That this level of local representation by professional players doesn’t happen more often and in greater numbers is lamentable, to put it mildly, according to former Manly Marlins President, Sydney Rugby Union President and Shute Shield referee David Begg.
Speaking on “The Running Game” podcast, Begg told broadcaster Tim Gilbert and former Wallabies and Waratahs prop Matt Dunning that there are a number of challenges for the game, specifically the synergy between “elite level” professional rugby and what should be the next tier, club rugby.
“I think Australia has never really found its mojo in terms of professional rugby and where [third tier club rugby] sits in the professional landscape.
“Other countries have come to professionalism much better than we have. From 1995 to now, we’ve probably gone backwards more than any other country.
“Our lack of acuity in finding where we [club rugby] sit in the landscape is a reason for it,” Begg said.
So why is that?

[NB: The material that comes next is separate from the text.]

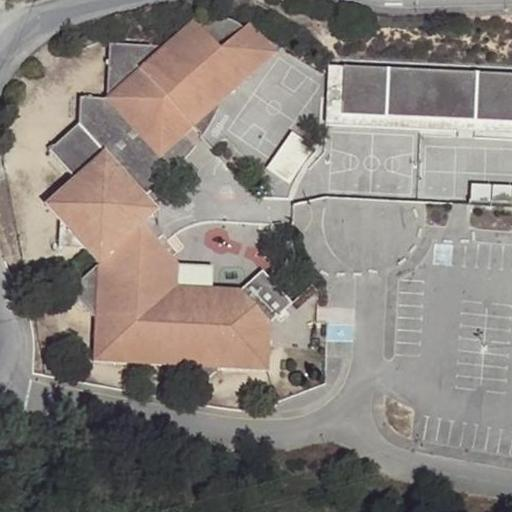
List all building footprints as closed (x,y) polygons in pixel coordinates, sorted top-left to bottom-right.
[(191,12),(162,37),(106,31),(101,89),(72,86),(70,112),(39,138),(67,167),(35,197),(83,254),(52,280),(75,313),(71,355),(168,362),(181,379),(196,367),(247,370),(252,321),(274,303),(245,269),(224,288),(194,285),(192,301),(157,296),(161,262),(130,217),(136,210),(137,198),(133,191),(184,138),(176,127),(167,114),(177,107),(185,118),(194,130),(214,102),(213,100),(273,48),(249,18),(242,23),(235,16),(233,13),(229,12),(227,11),(223,9),(218,9),(213,9),(208,11),(203,12),(199,14),(196,18),(191,12)] [(511,123),(341,115),(343,65),(328,64),(325,124),(511,133),(511,123)] [(511,73),(343,65),(341,115),(511,123),(511,73)] [(176,127),(185,118),(177,107),(167,114),(176,127)] [(313,149),(291,133),(264,172),(286,187),(313,149)] [(197,267),(161,262),(157,296),(192,301),(194,285),(197,267)]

Dunning asked. What have we got wrong and what can we do better?
“Pretty simple,” Begg said. “Our elite players have to play more Shute Shield.”

Begg reckons – and Gilbert, Dunning and thousands of listeners furiously agree – that elite level players are playing in competitions that aren’t as meaningful as Shute Shield rugby. A beef across the board is young men playing for “academies” instead of their clubs and being wrapped in cotton wool by sports scientists.
“You best learn footy skills in meaningful games on the footy field,” Begg said. “You learn how to do things properly.”
The former referee recalls watching Waratahs games on a Saturday afternoon and refereeing many of the same players on a Sunday. He concedes that we’re unlikely to see that in today’s professional game because “bodies have to be preserved”.
“But they’re not playing enough meaningful rugby. Part of the problem is that Shute Shield are games that matter and our elite players simply aren’t playing them,” Begg said.

Dunning added that he’d once played first grade for Eastwood on a Saturday. The next day he was in camp for the Australia U/21 World Cup tour to South Africa. Dunning said it wouldn’t happen today because “they’d be too worried about injuries.”
“I remember [Waratahs] players would leave Mad Monday because they had to get back to club training on Tuesday.
“If you weren’t playing for the Waratahs you were expected to play for your club,” Dunning said.
The Shute Shield will always be around and strong because of “tribalism and the brands and the health of that”, according to Begg who wants to improve the brand – and by dint of that Australian rugby – with non-Test-playing professionals – all of them – playing for their clubs.
“We either give a stuff about grassroots rugby or we don’t. It can either be a platitude or be a meaningful contribution to the debate. And if you’re going to be meaningful you have to get players back involved for their clubs.
“If you don’t there’s that artificiality, that divide between elite and so-called non-elite tiers. And I can tell you where the punters are putting their money and it’s not in the top tier,” Begg said.

Begg believes that the most important thing for the evolution of rugby is a winning culture for Wallabies and Waratahs.
“It’s fair to say that coming off a zero and 13 Waratahs season, it’s a struggle at the moment. You can’t sugar-coat results. Rugby’s a results-based industry.
“The Shute Shield has had a good run for a good period of time but my concern is the whole brand gets tarnished by the lack of a winning record for Waratahs and Wallabies.
“It affects Shute Shield. The Sydney sporting audience is quite capricious – they’ll go where the winners are. And if the game’s not winning they’ll find other games to watch,” Begg said.

Begg pointed to Sydney’s schoolboy competition as “emblematic of the wider malaise of Australian rugby”.
“It starts at schoolboy level. Have a look at our GPS competitions now. There are probably four elite schools. In CAS maybe three or four. And ISA maybe two or three.
“And I can’t for the life of me work out why those schools don’t merge and form one NSW schoolboys comp and play lots and lots of meaningful games.
“But we don’t do that because of history and tradition of the GPS comp. Let me tell you, every second game of the GPS comp is not as meaningful as it was 10 years ago.
“It’s a problem with the code. It’s not adapting with the times,” Begg said.